Da sprach Krishna zu Kubja, die lächelnd vor ihm stand:
Gib uns genug Salbe für unsere Körper. Oh Schöngesichtige, wir sind Ringer und reisen durch die Welt. So sind wir auch hierher gekommen, um dieses wohlhabende Königreich zu besuchen und das große Bogen-Opfer anzuschauen.

Darauf antworte sie Krishna:
Mit dem ersten Blick habe ich dich liebgewonnen. So nimm von mir diese vorzügliche Salbe, die eines Königs würdig ist.

Daraufhin schmierten sich die beiden Brüder reichlich mit jener Salbe ein, bis sie so glänzend erschienen wie zwei junge Bullen, die ausgiebig im Schlamm der Yamuna gebadet hatten. Danach legte Krishna, der im Heilen erfahren war, seine Hand sanft auf den Rücken von Kubja. Und als sie bemerkte, wie ihr Buckel verschwand, ihre Brust sich hob und sie sich an Krishna aufrichtete wie eine Kletterpflanze an einem Baum, da freute sie sich sehr und sprach lächelnd voller Liebe und Zuneigung zu Krishna:
Wohin willst du jetzt gehen, mein Lieber? Ich bitte dich, verlass mich nicht!

Die ewigen Herrn, Krishna und Balarama, wußten um das Wesen von Kubja, schauten einander an und klatschten laut in die Hände. Dann lächelte Krishna und verabschiedete das Mädchen, die von ihrer Plage befreit ihr Herz an ihn verloren hatte, um zum königlichen Hof aufzubrechen. Bald betraten die beiden Brüder, die im Hirtendorf aufgewachsen und wie Hirten gekleidet waren, den Palast, ohne daß man die Absicht in ihren Gesichtern lesen konnte. Wie zwei stolze Löwen aus den Himalaya Bergen erreichten die beiden Jungen ungehindert die Halle der Bögen. Und mit dem Wunsch, den verehrten Bogen zu sehen, sprachen die Helden zum Wächter der Waffen:
Höre unsere Worte, oh Wächter der Bögen von Kansa! Oh Guter, wo ist der Bogen, für den dieses Opfer gefeiert werden soll? Wenn du kannst, dann zeige ihn uns.

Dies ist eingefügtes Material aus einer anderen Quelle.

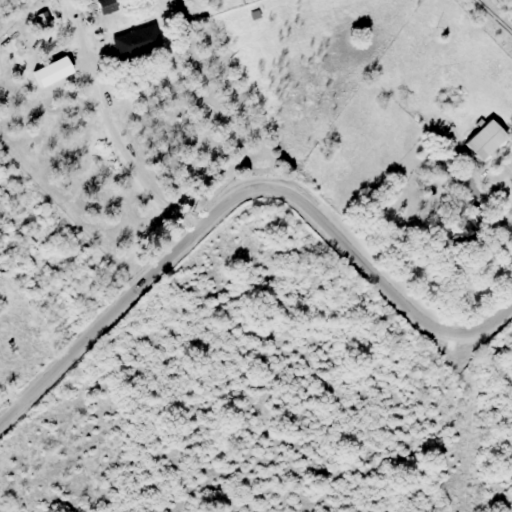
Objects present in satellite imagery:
building: (107, 6)
building: (44, 20)
building: (135, 41)
building: (136, 43)
building: (483, 140)
building: (486, 140)
road: (129, 155)
road: (242, 194)
building: (454, 209)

Daraufhin zeigte er ihnen den Bogen, der einer Säule glich. Selbst die Götter mit Indra an der Spitze hätten ihn nicht spannen können, geschweige denn zerbrechen. Doch der mächtige Krishna ergriff diesen Bogen, den die Dämonen höchst verehrten, und hob ihn spielend mit einer Hand empor. Dann begann der Lotusäugige ihn mit zwei Händen zu spannen und zog an der Sehne, bis dieser Bogen, der einer Schlange gleich in diesem Opfer verehrt wurde, unter seiner Kraft zerbrach. Und als dieser Beste der Bögen mit lautem Krachen in zwei Teile gebrochen war, verschwand Krishna zusammen mit Sankarshana schnell aus der Halle. Der gewaltige Knall wurde vom Wind in alle Himmelsrichtungen getragen und erschütterte den ganzen, inneren Palast.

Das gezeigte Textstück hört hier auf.